PROBLEM DESCRIPTION: Give the listing again in full, matching it character for character.

INPUT DATA:
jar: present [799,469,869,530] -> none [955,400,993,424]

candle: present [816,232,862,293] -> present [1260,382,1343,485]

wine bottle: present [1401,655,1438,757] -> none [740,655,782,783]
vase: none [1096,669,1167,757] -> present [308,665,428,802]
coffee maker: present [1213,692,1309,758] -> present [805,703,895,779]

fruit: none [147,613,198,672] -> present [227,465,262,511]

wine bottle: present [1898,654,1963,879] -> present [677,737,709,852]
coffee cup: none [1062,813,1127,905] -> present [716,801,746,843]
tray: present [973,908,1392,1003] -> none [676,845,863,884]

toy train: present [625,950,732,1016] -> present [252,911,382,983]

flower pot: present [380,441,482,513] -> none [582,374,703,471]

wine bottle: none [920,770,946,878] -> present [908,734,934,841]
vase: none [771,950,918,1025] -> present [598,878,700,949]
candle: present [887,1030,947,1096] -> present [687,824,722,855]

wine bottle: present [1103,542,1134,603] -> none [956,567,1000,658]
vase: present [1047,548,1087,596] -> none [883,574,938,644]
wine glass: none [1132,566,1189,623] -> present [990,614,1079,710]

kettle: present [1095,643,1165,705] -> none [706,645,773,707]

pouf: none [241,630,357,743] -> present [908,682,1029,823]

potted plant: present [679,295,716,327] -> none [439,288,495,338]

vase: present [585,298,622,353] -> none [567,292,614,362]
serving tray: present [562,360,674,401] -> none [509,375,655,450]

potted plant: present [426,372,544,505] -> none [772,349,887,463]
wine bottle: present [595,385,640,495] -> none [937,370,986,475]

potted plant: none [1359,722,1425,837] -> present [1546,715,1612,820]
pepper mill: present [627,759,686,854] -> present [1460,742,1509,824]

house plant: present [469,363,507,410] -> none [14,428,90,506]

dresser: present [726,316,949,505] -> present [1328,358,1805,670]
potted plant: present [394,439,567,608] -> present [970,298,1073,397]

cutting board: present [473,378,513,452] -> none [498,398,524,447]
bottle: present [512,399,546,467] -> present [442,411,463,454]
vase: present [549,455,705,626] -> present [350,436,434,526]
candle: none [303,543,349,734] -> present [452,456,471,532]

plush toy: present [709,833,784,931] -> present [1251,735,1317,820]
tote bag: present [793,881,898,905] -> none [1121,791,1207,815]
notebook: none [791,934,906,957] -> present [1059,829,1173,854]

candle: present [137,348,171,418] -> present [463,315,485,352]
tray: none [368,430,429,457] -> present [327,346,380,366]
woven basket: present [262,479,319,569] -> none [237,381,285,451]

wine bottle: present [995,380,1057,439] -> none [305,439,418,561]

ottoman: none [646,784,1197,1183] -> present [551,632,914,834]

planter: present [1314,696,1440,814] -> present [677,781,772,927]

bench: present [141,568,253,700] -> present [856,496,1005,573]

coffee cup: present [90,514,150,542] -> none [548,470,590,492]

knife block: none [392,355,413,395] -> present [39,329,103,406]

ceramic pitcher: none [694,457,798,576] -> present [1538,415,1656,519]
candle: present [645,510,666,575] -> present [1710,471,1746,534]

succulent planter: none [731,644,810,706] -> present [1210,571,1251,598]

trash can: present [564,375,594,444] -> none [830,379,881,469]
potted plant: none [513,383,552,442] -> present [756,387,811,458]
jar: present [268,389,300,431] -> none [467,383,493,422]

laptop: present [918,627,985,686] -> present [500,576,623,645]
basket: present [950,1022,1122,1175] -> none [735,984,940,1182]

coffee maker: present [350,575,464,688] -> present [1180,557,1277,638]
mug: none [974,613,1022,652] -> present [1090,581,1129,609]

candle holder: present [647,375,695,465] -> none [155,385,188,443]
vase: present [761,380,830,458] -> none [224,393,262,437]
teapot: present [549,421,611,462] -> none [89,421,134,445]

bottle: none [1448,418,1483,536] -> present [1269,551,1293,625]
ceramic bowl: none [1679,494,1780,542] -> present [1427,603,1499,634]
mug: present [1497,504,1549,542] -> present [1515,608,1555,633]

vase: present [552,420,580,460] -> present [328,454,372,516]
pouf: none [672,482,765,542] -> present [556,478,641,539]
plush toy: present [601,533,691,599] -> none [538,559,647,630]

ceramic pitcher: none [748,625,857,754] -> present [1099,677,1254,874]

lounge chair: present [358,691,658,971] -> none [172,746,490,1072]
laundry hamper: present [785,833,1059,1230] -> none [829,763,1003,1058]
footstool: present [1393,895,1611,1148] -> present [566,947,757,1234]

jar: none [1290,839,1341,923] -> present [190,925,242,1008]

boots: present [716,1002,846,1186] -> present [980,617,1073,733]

RESULT FOR THIS TASK:
jar: present [799,469,869,530] -> none [955,400,993,424]

candle: present [816,232,862,293] -> present [1260,382,1343,485]

wine bottle: present [1401,655,1438,757] -> none [740,655,782,783]
vase: none [1096,669,1167,757] -> present [308,665,428,802]
coffee maker: present [1213,692,1309,758] -> present [805,703,895,779]

fruit: none [147,613,198,672] -> present [227,465,262,511]

wine bottle: present [1898,654,1963,879] -> present [677,737,709,852]
coffee cup: none [1062,813,1127,905] -> present [716,801,746,843]
tray: present [973,908,1392,1003] -> none [676,845,863,884]

toy train: present [625,950,732,1016] -> present [252,911,382,983]

flower pot: present [380,441,482,513] -> none [582,374,703,471]

wine bottle: none [920,770,946,878] -> present [908,734,934,841]
vase: none [771,950,918,1025] -> present [598,878,700,949]
candle: present [887,1030,947,1096] -> present [687,824,722,855]

wine bottle: present [1103,542,1134,603] -> none [956,567,1000,658]
vase: present [1047,548,1087,596] -> none [883,574,938,644]
wine glass: none [1132,566,1189,623] -> present [990,614,1079,710]

kettle: present [1095,643,1165,705] -> none [706,645,773,707]

pouf: none [241,630,357,743] -> present [908,682,1029,823]

potted plant: present [679,295,716,327] -> none [439,288,495,338]

vase: present [585,298,622,353] -> none [567,292,614,362]
serving tray: present [562,360,674,401] -> none [509,375,655,450]

potted plant: present [426,372,544,505] -> none [772,349,887,463]
wine bottle: present [595,385,640,495] -> none [937,370,986,475]

potted plant: none [1359,722,1425,837] -> present [1546,715,1612,820]
pepper mill: present [627,759,686,854] -> present [1460,742,1509,824]

house plant: present [469,363,507,410] -> none [14,428,90,506]

dresser: present [726,316,949,505] -> present [1328,358,1805,670]
potted plant: present [394,439,567,608] -> present [970,298,1073,397]

cutting board: present [473,378,513,452] -> none [498,398,524,447]
bottle: present [512,399,546,467] -> present [442,411,463,454]
vase: present [549,455,705,626] -> present [350,436,434,526]
candle: none [303,543,349,734] -> present [452,456,471,532]

plush toy: present [709,833,784,931] -> present [1251,735,1317,820]
tote bag: present [793,881,898,905] -> none [1121,791,1207,815]
notebook: none [791,934,906,957] -> present [1059,829,1173,854]

candle: present [137,348,171,418] -> present [463,315,485,352]
tray: none [368,430,429,457] -> present [327,346,380,366]
woven basket: present [262,479,319,569] -> none [237,381,285,451]

wine bottle: present [995,380,1057,439] -> none [305,439,418,561]

ottoman: none [646,784,1197,1183] -> present [551,632,914,834]

planter: present [1314,696,1440,814] -> present [677,781,772,927]

bench: present [141,568,253,700] -> present [856,496,1005,573]

coffee cup: present [90,514,150,542] -> none [548,470,590,492]

knife block: none [392,355,413,395] -> present [39,329,103,406]

ceramic pitcher: none [694,457,798,576] -> present [1538,415,1656,519]
candle: present [645,510,666,575] -> present [1710,471,1746,534]

succulent planter: none [731,644,810,706] -> present [1210,571,1251,598]

trash can: present [564,375,594,444] -> none [830,379,881,469]
potted plant: none [513,383,552,442] -> present [756,387,811,458]
jar: present [268,389,300,431] -> none [467,383,493,422]

laptop: present [918,627,985,686] -> present [500,576,623,645]
basket: present [950,1022,1122,1175] -> none [735,984,940,1182]

coffee maker: present [350,575,464,688] -> present [1180,557,1277,638]
mug: none [974,613,1022,652] -> present [1090,581,1129,609]

candle holder: present [647,375,695,465] -> none [155,385,188,443]
vase: present [761,380,830,458] -> none [224,393,262,437]
teapot: present [549,421,611,462] -> none [89,421,134,445]

bottle: none [1448,418,1483,536] -> present [1269,551,1293,625]
ceramic bowl: none [1679,494,1780,542] -> present [1427,603,1499,634]
mug: present [1497,504,1549,542] -> present [1515,608,1555,633]

vase: present [552,420,580,460] -> present [328,454,372,516]
pouf: none [672,482,765,542] -> present [556,478,641,539]
plush toy: present [601,533,691,599] -> none [538,559,647,630]

ceramic pitcher: none [748,625,857,754] -> present [1099,677,1254,874]

lounge chair: present [358,691,658,971] -> none [172,746,490,1072]
laundry hamper: present [785,833,1059,1230] -> none [829,763,1003,1058]
footstool: present [1393,895,1611,1148] -> present [566,947,757,1234]

jar: none [1290,839,1341,923] -> present [190,925,242,1008]

boots: present [716,1002,846,1186] -> present [980,617,1073,733]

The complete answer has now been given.